Vista do skyline de Xangai, na China: tecnologia e inovação impulsiona soft power do gigante asiático (Leandro Fonseca/Exame)

André Lopes
André Lopes

Repórter

Publicado em 6 de abril de 2026 às 11h17.

Última atualização em 6 de abril de 2026 às 13h08.

Uma nova pesquisa da Gallup, uma importante consultoria de tendências globais, sugere uma virada simbólica na disputa global por influência. Segundo o levantamento, a China passou a ter uma taxa de aprovação internacional superior à dos Estados Unidos: uma mediana de 36% dos entrevistados em mais de 130 países aprovam a liderança chinesa, contra 31% no caso americano. É a maior vantagem de Pequim sobre Washington em quase duas décadas. A queda dos EUA foi acelerada entre 2024 e 2025, período em que a aprovação global da liderança americana recuou de 39% para 31%. Em países da OTAN, o índice de aprovação da liderança dos EUA caiu para 21% em 2025, reforçando a percepção de desgaste entre aliados históricos.

Lida isoladamente, a pesquisa poderia ser apenas um retrato político do segundo mandato de Donald Trump. Mas ela aponta para uma mudança mais profunda. A China vem melhorando sua imagem global não apenas por diplomacia ou comércio, mas por ter transformado tecnologia, infraestrutura e inovação aplicada em instrumentos concretos de soft power.

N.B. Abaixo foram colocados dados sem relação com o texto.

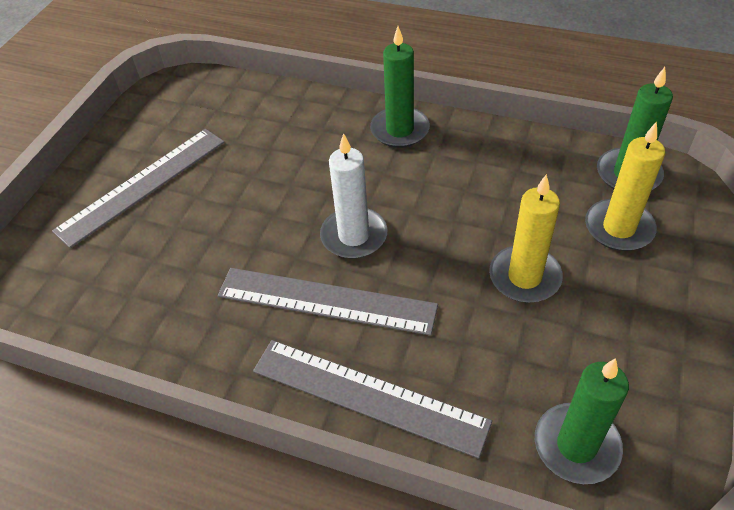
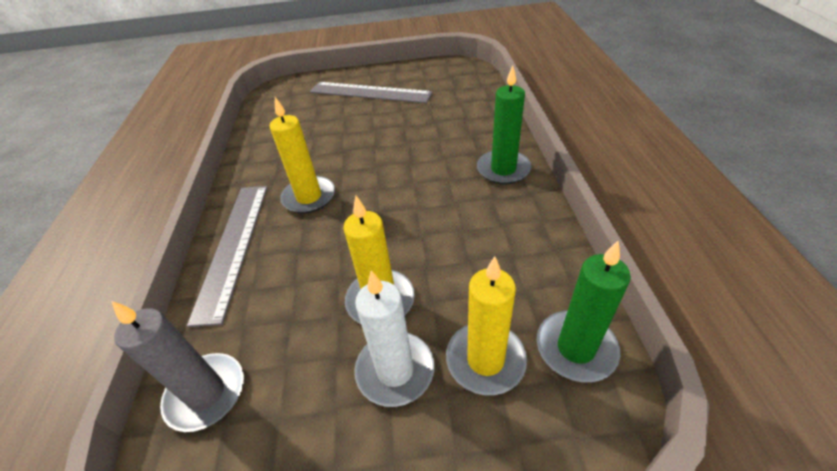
camera: 65 degrees right, 5 degrees down
grey ruler [218,268,438,336] -> yellow candle [270,97,335,214]
white candle [320,133,387,259] -> white candle moved to [355,270,435,407]
green candle [535,358,629,484] -> grey candle [111,301,244,432]

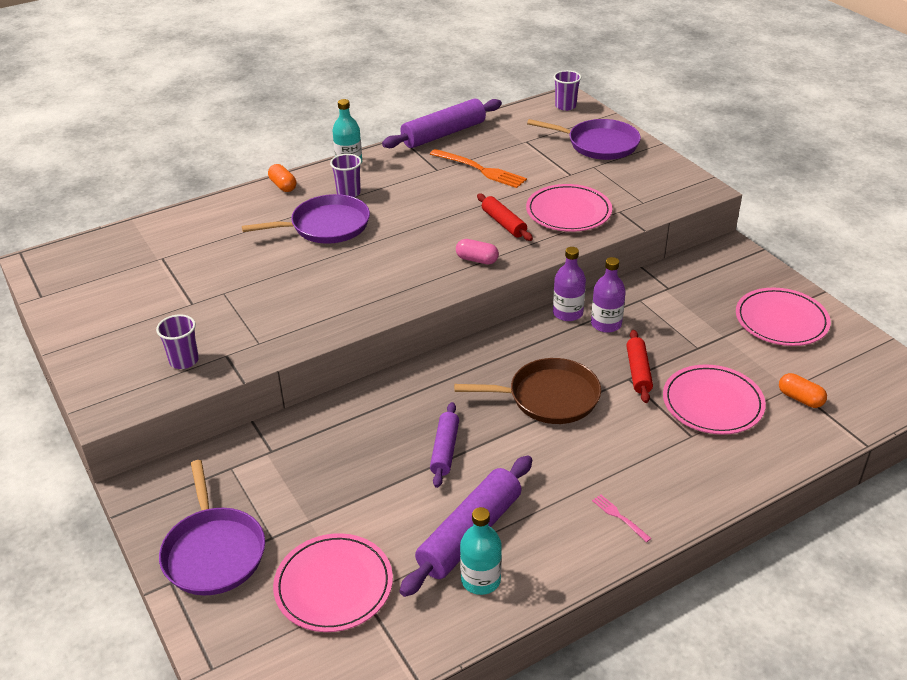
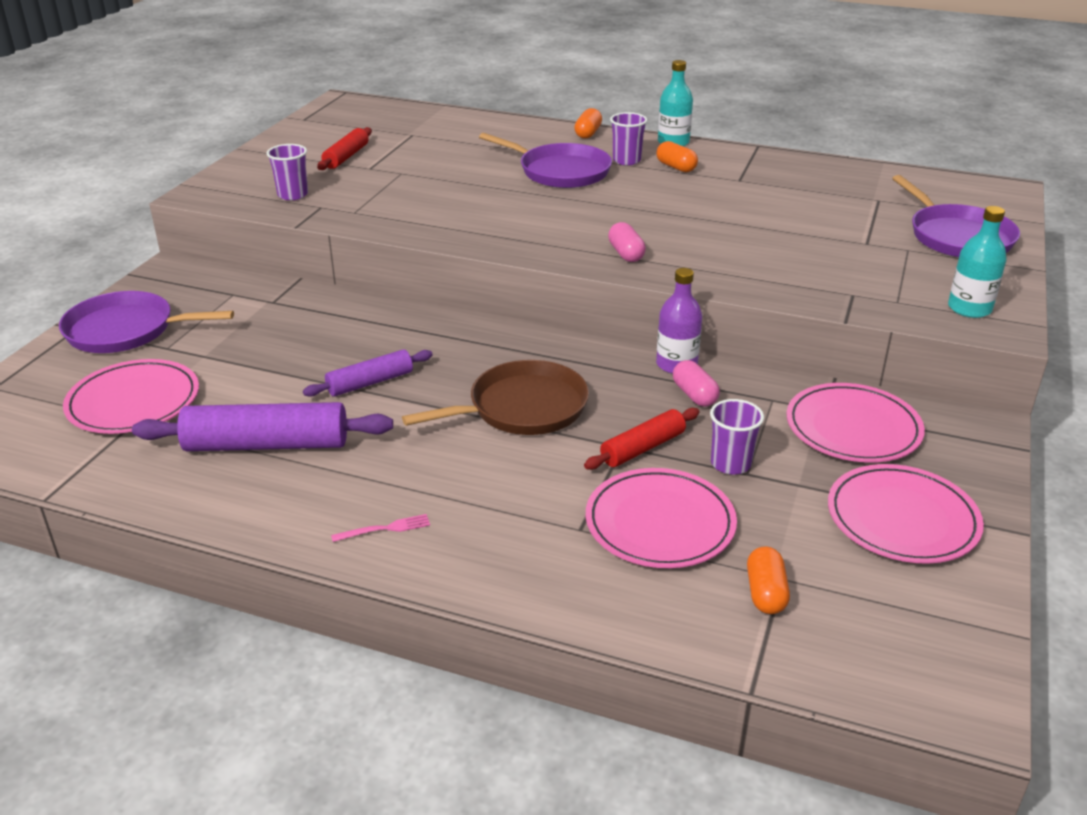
camera: 50 degrees right, 5 degrees down
purple pan [159,460,265,595] -> purple pan turned 60 degrees clockwise [59,291,234,353]
purple rolling pin [382,99,502,148] -> none
orange fork [430,149,527,188] -> none
brown pan [454,358,601,424] -> brown pan turned 75 degrees counterclockwise [402,360,589,435]
turquoise bottle [460,507,502,595] -> turquoise bottle moved to [948,206,1007,318]
red rolling pin [477,194,533,241] -> red rolling pin moved to [317,127,372,170]
pink plate [526,184,612,232] -> pink plate moved to [787,383,925,463]
purple cup [554,70,581,111] -> purple cup moved to [710,399,764,475]
purple bottle [591,257,626,333] -> pink capsule [673,360,720,407]
pink fork [592,495,652,542] -> pink fork turned 60 degrees clockwise [331,514,430,542]
none -> orange capsule [656,141,698,172]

Durante décadas, os Estados Unidos dominaram o terreno do softpower. O país exportou não apenas poder militar ou influência política, mas também o imaginário tecnológico do mundo: Microsoft, Apple, Google, Amazon, Meta, Netflix, Tesla. A vida digital moderna foi desenhada, em grande medida, a partir da Califórnia. A internet comercial ganhou sotaque americano. O mesmo valeu para o software corporativo, a computação em nuvem, os smartphones premium e boa parte da inteligência artificial.

A China não repetiu esse roteiro. Hoje, a tecnologia chinesa está menos associada a um ideal de futuro elegante e mais a uma promessa de eficiência tangível. Ela aparece em torres de 5G, em carros elétricos mais baratos, em painéis solares, em drones, em marketplaces ultracompetitivos, em smartphones de entrada, em sistemas de pagamento, em plataformas de vídeo e em cadeias industriais que abastecem o cotidiano de países ricos e pobres. A influência vem menos do encanto e mais da utilidade.

Esse deslocamento ajuda a explicar por que a imagem da China melhorou justamente num momento em que a dos EUA se desgasta em parte do mundo, inclusive entre aliados históricos. Em países como a Alemanha, a aprovação da liderança americana registrou queda de 39 pontos percentuais, segundo a Gallup. O dado não pode ser explicado apenas por decisões de política externa. Ele também reflete a percepção de que os Estados Unidos se tornaram mais erráticos, mais voltados para dentro e menos previsíveis como parceiro econômico e tecnológico.

O caso dos veículos elétricos é ilustrativo. Se a Tesla ajudou a transformar o carro elétrico em objeto de desejo no Ocidente, a BYD e outras montadoras chinesas fizeram algo diferente: transformaram a categoria em produto de escala global. Em 2024, a China respondeu por quase dois terços das vendas mundiais de carros elétricos, e o país vendeu mais de 11 milhões de unidades, consolidando sua liderança nesse mercado. Em 2025, a BYD ultrapassou a Tesla nas vendas globais de veículos elétricos, com cerca de 2,257 milhões de unidades vendidas no ano, enquanto a fabricante americana enfrentou queda de desempenho em seus números mais recentes.

Com preços mais baixos, produção agressiva e integração vertical, a China passou a exportar não só veículos, mas uma cadeia tecnológica completa de baterias, software embarcado e manufatura. O mesmo vale para a energia solar. Estimativas da Wood Mackenzie apontam que a China deve concentrar mais de 80% da capacidade global de manufatura solar até 2026, reforçando uma posição que já lhe permite influenciar preços, cadeias de suprimento e a velocidade de adoção da energia limpa em diferentes mercados.

A disputa entre China e Estados Unidos agora avança sobre as industriais, tecnológica e nas posiçnoes simbólicas. Os EUA ainda lideram em várias fronteiras da inovação, mas já não detêm com a mesma folga o poder de definir o imaginário do progresso, como mostra a Gallup. A China, por sua vez, vem ocupando esse espaço com menos glamour e mais escala — que ajuda a propagandear qualquer boa imagem.